Has donor prioritization of HIV/AIDS displaced aid for other health issues?

Jeremy Shiffman

Associate Professor of Public Administration, The Maxwell School of Syracuse University, Syracuse, NY 13244–1020, USA. Tel: +1 315–443–4928. Fax: +1 315–443–9734.

E-mail: jrshiffm{at}maxwell.syr.edu

Advocates for many developing-world health and population issues have expressed concern that the high level of donor attention to HIV/AIDS is displacing funding for their own concerns. Even organizations dedicated to HIV/AIDS prevention and treatment have raised this issue. However, the issue of donor displacement has not been evaluated empirically.

This paper attempts to do so by considering donor funding for four historically prominent health agendas—HIV/AIDS, population, health sector development and infectious disease control—over the years 1992 to 2005. The paper employs funding data from the Organization for Economic Cooperation and Development's (OECD) Development Assistance Committee, supplemented by data from other sources.

Several trends indicate possible displacement effects, including HIV/AIDS’ rapidly growing share of total health aid, a concurrent global stagnation in population aid, the priority HIV/AIDS control receives in US funding, and HIV/AIDS aid levels in several sub-Saharan African states that approximate or exceed the entirety of their national health budgets.
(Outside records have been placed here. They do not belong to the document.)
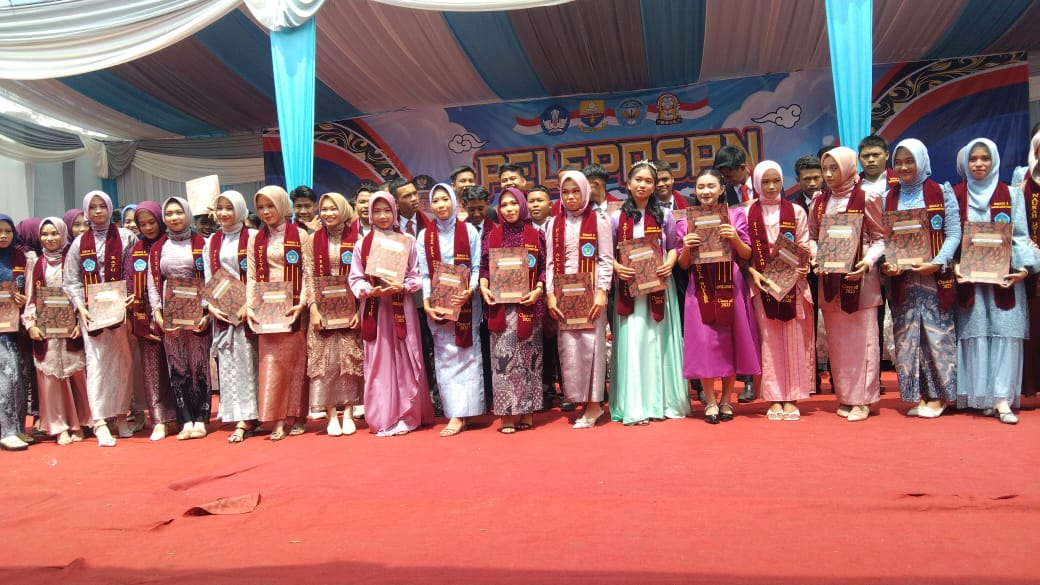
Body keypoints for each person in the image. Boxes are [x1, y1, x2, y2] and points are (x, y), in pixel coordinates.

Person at [953, 138, 1037, 424]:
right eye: (973, 159)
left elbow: (1020, 236)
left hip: (1005, 278)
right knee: (976, 332)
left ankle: (1001, 399)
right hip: (970, 279)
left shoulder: (1011, 195)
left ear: (995, 161)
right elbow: (953, 237)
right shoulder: (956, 195)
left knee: (1004, 332)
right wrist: (954, 266)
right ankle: (980, 397)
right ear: (965, 163)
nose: (978, 164)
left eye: (985, 158)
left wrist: (1024, 269)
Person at [880, 139, 961, 418]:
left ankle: (941, 396)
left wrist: (936, 264)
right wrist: (889, 264)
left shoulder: (941, 191)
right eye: (899, 162)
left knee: (937, 337)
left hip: (932, 279)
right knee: (909, 340)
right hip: (903, 281)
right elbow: (886, 238)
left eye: (909, 161)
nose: (903, 167)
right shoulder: (888, 197)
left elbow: (953, 233)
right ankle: (921, 394)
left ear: (922, 161)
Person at [677, 170, 761, 423]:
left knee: (730, 340)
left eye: (711, 186)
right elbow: (683, 264)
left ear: (722, 189)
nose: (706, 191)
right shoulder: (685, 220)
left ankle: (726, 400)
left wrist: (734, 238)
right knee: (704, 342)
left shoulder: (735, 215)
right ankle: (710, 401)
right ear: (695, 190)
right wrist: (686, 248)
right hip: (700, 285)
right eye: (701, 186)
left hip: (730, 282)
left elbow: (746, 254)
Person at [348, 191, 434, 436]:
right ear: (369, 214)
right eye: (377, 211)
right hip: (375, 310)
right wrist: (369, 290)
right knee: (378, 361)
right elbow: (355, 278)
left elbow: (418, 275)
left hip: (401, 307)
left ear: (395, 211)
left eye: (387, 210)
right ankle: (382, 417)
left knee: (406, 357)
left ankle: (408, 414)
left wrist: (404, 286)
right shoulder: (362, 244)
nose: (383, 216)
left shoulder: (407, 240)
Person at [609, 161, 689, 425]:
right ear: (628, 183)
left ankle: (663, 402)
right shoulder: (615, 218)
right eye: (638, 180)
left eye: (648, 181)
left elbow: (674, 246)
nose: (642, 185)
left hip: (659, 286)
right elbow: (607, 254)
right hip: (630, 289)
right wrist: (617, 267)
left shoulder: (665, 215)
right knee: (635, 342)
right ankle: (636, 405)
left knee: (658, 342)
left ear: (655, 186)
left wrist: (670, 262)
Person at [809, 147, 885, 422]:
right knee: (838, 343)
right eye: (825, 169)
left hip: (860, 279)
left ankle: (863, 400)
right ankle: (846, 397)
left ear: (849, 168)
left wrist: (868, 261)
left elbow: (880, 237)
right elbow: (812, 237)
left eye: (835, 168)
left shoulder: (868, 197)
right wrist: (816, 257)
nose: (829, 174)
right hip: (830, 280)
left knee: (863, 342)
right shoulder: (819, 202)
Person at [62, 191, 138, 446]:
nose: (97, 211)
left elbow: (135, 270)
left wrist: (132, 294)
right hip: (92, 313)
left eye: (102, 206)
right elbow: (71, 281)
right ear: (86, 211)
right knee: (97, 366)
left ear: (109, 208)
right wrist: (79, 307)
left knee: (123, 364)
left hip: (121, 311)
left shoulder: (126, 237)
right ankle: (100, 422)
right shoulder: (78, 243)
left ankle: (121, 416)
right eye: (92, 207)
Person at [744, 162, 814, 420]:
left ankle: (793, 396)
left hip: (793, 283)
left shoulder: (796, 211)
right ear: (756, 183)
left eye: (776, 181)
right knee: (769, 340)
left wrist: (804, 265)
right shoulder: (747, 213)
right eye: (765, 182)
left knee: (793, 338)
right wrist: (753, 273)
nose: (771, 187)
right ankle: (774, 396)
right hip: (762, 283)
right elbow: (742, 251)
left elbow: (805, 244)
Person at [545, 170, 614, 428]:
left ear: (585, 192)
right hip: (564, 295)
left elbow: (605, 259)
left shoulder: (599, 220)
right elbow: (550, 263)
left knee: (592, 347)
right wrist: (550, 295)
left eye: (576, 191)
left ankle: (595, 405)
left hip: (591, 293)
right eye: (565, 192)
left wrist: (602, 292)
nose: (571, 197)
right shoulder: (553, 223)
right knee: (571, 349)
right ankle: (582, 401)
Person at [417, 184, 485, 436]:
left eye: (445, 199)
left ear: (455, 202)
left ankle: (467, 412)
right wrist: (426, 300)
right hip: (439, 304)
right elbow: (425, 274)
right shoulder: (424, 236)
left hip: (466, 302)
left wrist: (471, 289)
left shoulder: (469, 231)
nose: (441, 205)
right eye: (436, 201)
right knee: (445, 356)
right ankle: (455, 414)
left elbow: (477, 268)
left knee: (468, 354)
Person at [246, 186, 312, 440]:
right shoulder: (255, 239)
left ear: (283, 205)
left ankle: (297, 416)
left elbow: (308, 273)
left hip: (294, 308)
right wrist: (250, 305)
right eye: (261, 207)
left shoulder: (300, 235)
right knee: (271, 365)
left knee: (296, 365)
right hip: (267, 309)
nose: (265, 212)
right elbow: (252, 276)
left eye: (270, 206)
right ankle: (277, 419)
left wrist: (303, 302)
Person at [479, 187, 545, 432]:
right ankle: (506, 414)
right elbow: (484, 267)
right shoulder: (491, 236)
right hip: (501, 308)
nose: (509, 209)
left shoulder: (536, 235)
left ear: (522, 205)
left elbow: (544, 269)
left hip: (528, 305)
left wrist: (539, 289)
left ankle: (527, 410)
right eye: (504, 205)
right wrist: (483, 286)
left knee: (529, 360)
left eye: (514, 203)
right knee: (503, 361)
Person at [147, 197, 212, 440]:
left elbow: (211, 278)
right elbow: (153, 282)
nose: (174, 217)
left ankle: (201, 418)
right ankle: (185, 420)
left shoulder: (202, 243)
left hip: (198, 311)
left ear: (187, 214)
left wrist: (207, 312)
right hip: (171, 312)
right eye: (169, 213)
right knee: (177, 365)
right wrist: (157, 312)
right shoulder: (158, 248)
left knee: (199, 364)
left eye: (179, 212)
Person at [23, 217, 90, 445]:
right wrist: (30, 324)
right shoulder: (35, 263)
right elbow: (31, 298)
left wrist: (80, 323)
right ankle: (59, 426)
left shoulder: (73, 259)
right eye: (45, 234)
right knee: (51, 380)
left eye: (54, 234)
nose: (50, 238)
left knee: (77, 377)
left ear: (63, 234)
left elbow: (82, 293)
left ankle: (81, 422)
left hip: (72, 328)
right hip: (47, 330)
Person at [305, 192, 364, 437]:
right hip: (323, 311)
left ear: (343, 209)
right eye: (325, 209)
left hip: (350, 310)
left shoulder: (358, 239)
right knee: (326, 363)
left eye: (333, 208)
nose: (328, 213)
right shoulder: (312, 240)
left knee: (348, 362)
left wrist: (360, 309)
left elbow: (364, 277)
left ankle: (348, 413)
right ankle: (331, 414)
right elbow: (308, 276)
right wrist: (312, 309)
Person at [204, 190, 260, 443]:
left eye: (229, 208)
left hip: (249, 309)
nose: (224, 213)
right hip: (224, 310)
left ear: (240, 209)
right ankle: (237, 414)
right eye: (220, 208)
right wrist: (211, 305)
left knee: (249, 363)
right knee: (228, 364)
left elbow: (261, 273)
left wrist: (249, 303)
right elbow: (209, 275)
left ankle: (250, 416)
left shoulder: (254, 237)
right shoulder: (212, 241)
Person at [125, 201, 177, 440]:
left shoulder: (171, 243)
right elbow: (128, 280)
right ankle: (159, 419)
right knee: (152, 370)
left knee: (177, 368)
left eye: (151, 222)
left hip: (175, 315)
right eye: (142, 224)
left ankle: (179, 416)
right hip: (145, 317)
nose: (147, 228)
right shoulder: (134, 250)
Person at [0, 214, 32, 450]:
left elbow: (30, 288)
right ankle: (7, 431)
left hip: (17, 328)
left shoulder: (21, 257)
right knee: (5, 376)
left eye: (8, 231)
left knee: (19, 377)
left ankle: (18, 427)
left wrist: (23, 298)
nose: (3, 236)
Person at [858, 135, 898, 203]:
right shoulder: (852, 186)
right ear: (859, 158)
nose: (871, 160)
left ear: (886, 155)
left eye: (875, 155)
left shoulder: (900, 182)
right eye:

On the other hand, aggregate donor funding for health and population quadrupled between 1992 and 2005, allowing for funding growth for some health issues even as HIV/AIDS acquired an increasingly prominent place in donor health agendas. Overall, the evidence indicates that displacement is likely occurring, but that aggregate increases in global health aid may have mitigated some of the crowding-out effects.

Key Words: Donor aid, HIV/AIDS, health priority-setting, population, health sector development

Accepted for publication 31 October 2007.